News/Trends, Product, Tech/Engineering

Data De-duplication

June 15, 2008
Jaspreet Singh, Founder and CEO

The Gartner Report (here) says storage data de-duplication and virtualization are two main technologies driving innovation in storage management software this year. This makes sense, considering the fact that corporate data is increasing at a whooping 60% annual rate. (Microsoft Report says here).

Server Backup

Data is very rarely common between production servers of different types. Its not difficult to imagine that Exchange email server may not have same content as Oracle database server. But data is largely duplicate within file-servers, exchange server and say a bunch of ERP servers (development and test). This duplication creates potential bottlenecks for bandwidth and storage used for backup.

Existing players have offered two solutions to this problem –

  1. Traditional single-instancing at backup server to filter out common content e.g Microsoft Single Instance Service (in Data center edition). This saves the just storage cost, depending upon at what level to filter commonalities – file / block / byte. A big player in this space is Data-Domain. These solutions don’t have a client component, they just save storage space.
  2. New innovative solutions like Avamar (now with EMC) and PureDisk (now with Veritas) which try filter content at backup server level before the data goes to the (remote) store. This makes these solutions much better suited for remote-office backups. They save bandwidth and storage.

But, there are two unsolved problems with both these approaches as well ( Which also, explains a poor response for these products in the market )-

  1. most of the times simple block checksum matching fails to figure out common data, as it may not fall on block boundaries . Eg. if you insert a simple byte in a file, the whole file changes and all the blocks shift. And the block checksum approach fails.
  2. Checksum calculation is very costly and makes backups CPU exhaustive.
  3. These approaches are targeting storage cost, not time/bandwidth which is more critical.

PC Backups

The problem is much more complex at PC level, as duplicated data is distributed among users and is as high as 90% in some cases. Emails / documents and similar file formats create large pool of duplicate data between users.

 

Also, since 50% of PC backup is mainly large email files, this is problem is particularly difficult to solve using simple file based de-duplication techniches used by servers.

Druvaa inSync v2.0 uses a on-wire (distributed) de-duplication technique which senses duplicate data before the backup starts and hences skips it from the backup. This is transparent to the user, all he notices is a 10 times boost in backup speed with over 90% reduction in bandwidth and storage usage.

How it works

This technology creates and maintains a Global “Single Instance” File System at backup server. Each time a user wants to backup a file, the insync clients prepares a file-fingerprint (using linear polynomial based hash) and compares it with the server. After the server sends a response, the backup happens only for the “unique” data within the file.

 

The patented advance file-fingerprinting makes it computationally very easy to filter common content like – same paragraphs in different documents, a same CCed email, media rich corporate presentations etc. This cuts down time for backup by 10 times and reduces bandwidth and storage utilization by 90%.
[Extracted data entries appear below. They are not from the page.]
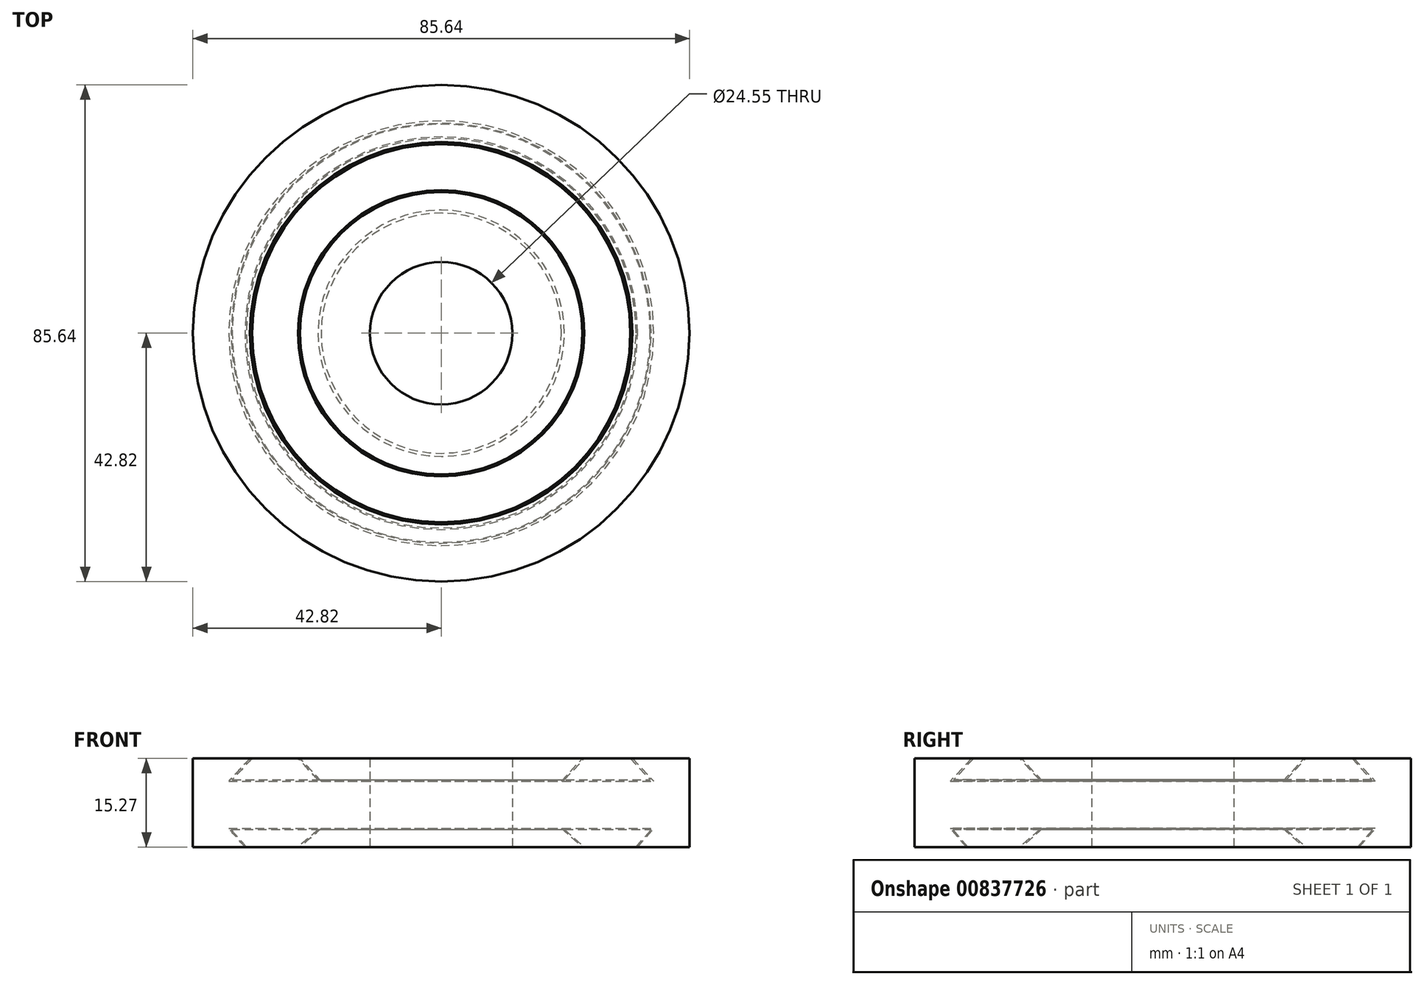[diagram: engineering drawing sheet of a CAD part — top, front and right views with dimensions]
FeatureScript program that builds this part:
annotation { "Feature Type Name" : "Feature", "Feature Type Description" : "" }
export const myFeature = defineFeature(function(context is Context, id is Id, definition is map)
    precondition{}
    {
        {
            var Q0;
            Q0=qCreatedBy(makeId("Right.planeOp"),FACE);
            var sketch = newSketch(context, id + "F0", { "sketchPlane" : qUnion([Q0])});
            skLineSegment(sketch, "E0", {"start": v(0, 0) * mm, "end": v(0, 17.61) * mm});
            skLineSegment(sketch, "E1", {"start": v(-42.82, 0) * mm, "end": v(-42.82, 15.27) * mm});
            skLineSegment(sketch, "E2", {"start": v(-42.82, 15.27) * mm, "end": v(-32.98, 15.27) * mm});
            skLineSegment(sketch, "E3", {"start": v(-32.98, 15.27) * mm, "end": v(-36.63, 11.34) * mm});
            skLineSegment(sketch, "E4", {"start": v(-36.63, 11.34) * mm, "end": v(-20.7, 11.34) * mm});
            skLineSegment(sketch, "E5", {"start": v(-20.7, 11.34) * mm, "end": v(-24.36, 15.27) * mm});
            skLineSegment(sketch, "E6", {"start": v(-24.36, 15.27) * mm, "end": v(-12.27, 15.27) * mm});
            skLineSegment(sketch, "E7", {"start": v(-12.27, 15.27) * mm, "end": v(-12.27, 0) * mm});
            skLineSegment(sketch, "E8", {"start": v(-12.27, 0) * mm, "end": v(-20.7, 0) * mm});
            skLineSegment(sketch, "E9", {"start": v(-20.7, 0) * mm, "end": v(-24.36, 0) * mm});
            skLineSegment(sketch, "E10", {"start": v(-24.36, 0) * mm, "end": v(-20.7, 3.19) * mm});
            skLineSegment(sketch, "E11", {"start": v(-20.7, 3.19) * mm, "end": v(-36.63, 3.19) * mm});
            skLineSegment(sketch, "E12", {"start": v(-36.63, 3.19) * mm, "end": v(-33.86, 0) * mm});
            skLineSegment(sketch, "E13", {"start": v(-33.86, 0) * mm, "end": v(-42.82, 0) * mm});
            skLineSegment(sketch, "E14", {"start": v(-32.81, 15.05) * mm, "end": v(-36.05, 11.57) * mm});
            skLineSegment(sketch, "E15", {"start": v(-36.05, 11.57) * mm, "end": v(-21.24, 11.57) * mm});
            skLineSegment(sketch, "E16", {"start": v(-21.24, 11.57) * mm, "end": v(-24.68, 15.27) * mm});
            skLineSegment(sketch, "E17", {"start": v(-32.81, 15.05) * mm, "end": v(-32.61, 15.27) * mm});
            skLineSegment(sketch, "E18", {"start": v(-32.61, 15.27) * mm, "end": v(-24.68, 15.27) * mm});
            skLineSegment(sketch, "E19", {"start": v(-24.68, 0) * mm, "end": v(-21.24, 3) * mm});
            skLineSegment(sketch, "E20", {"start": v(-21.24, 3) * mm, "end": v(-36.22, 3) * mm});
            skLineSegment(sketch, "E21", {"start": v(-36.22, 3) * mm, "end": v(-33.6, 0) * mm});
            skLineSegment(sketch, "E22", {"start": v(-33.6, 0) * mm, "end": v(-24.68, 0) * mm});
            skSolve(sketch);
        }
        {
            var Q0;
            Q0 = qSketchRegion(id + "F0", true);
            var Q1;
            Q1=sQuery(id+"F0.wireOp",EDGE,"E0");
            revolve(context, id + "F1", {"surfaceOperationType" : NewSurfaceOperationType.NEW, "entities" : qUnion([Q0]), "axis" : qUnion([Q1]), "revolveType" : RevolveType.FULL});
        }
    });
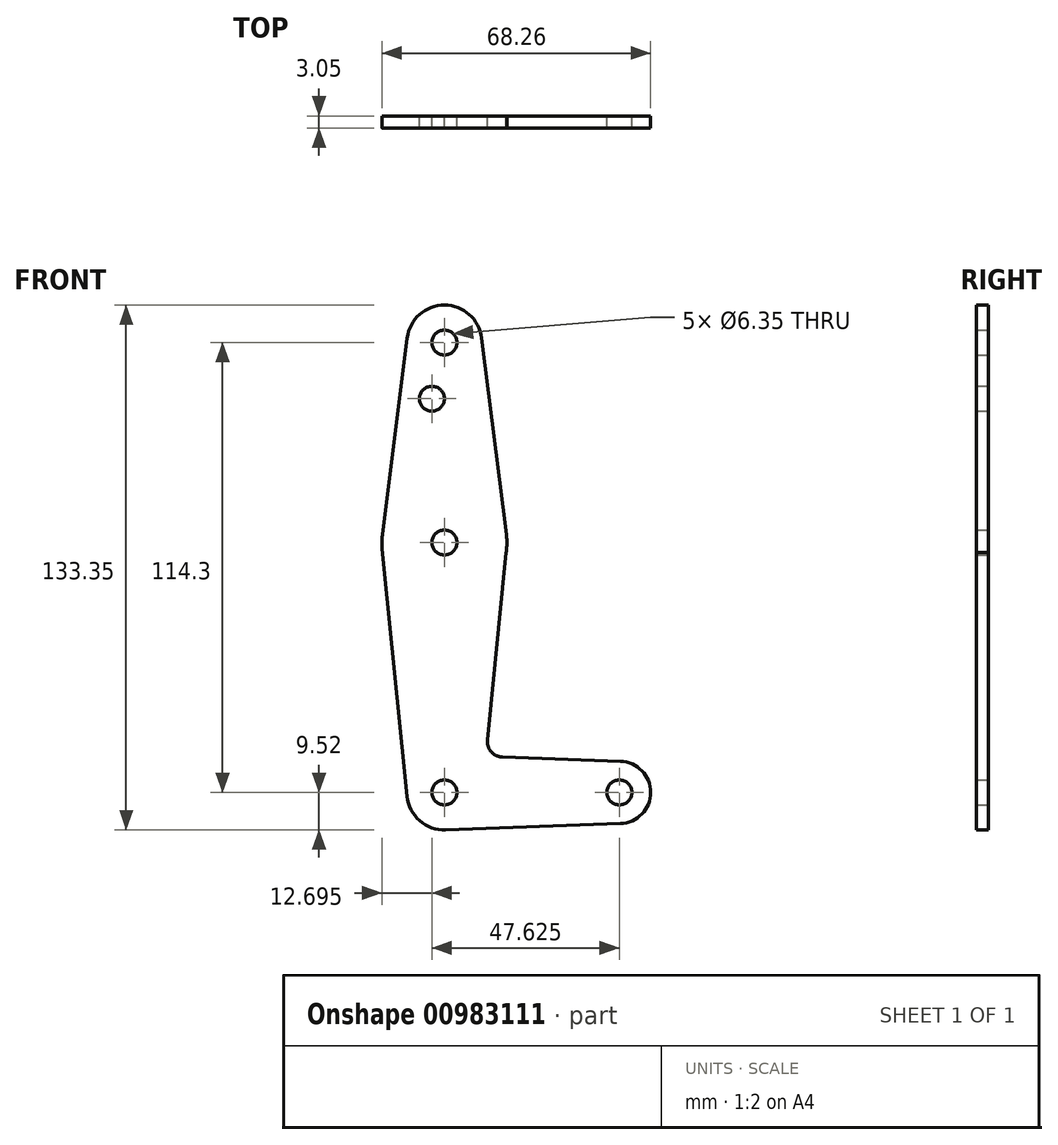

Other Interesting Features

Another good use of the Gobal Single Instance File System is – Continuous Data protection. The user after starting the restore can see how his files changes over time. Which gives him an option to restore point-in-time data from any point in the past. The marketing name for the feature is – “Eternity. Never lose a file. Ever.” A long name, but serves its meaning 🙂

Business Opportunities

The same technology/product can be stripped down to backup PDAs and scaled up to backup servers. A good use case would be to reduce time for backup of bunch of related remote servers.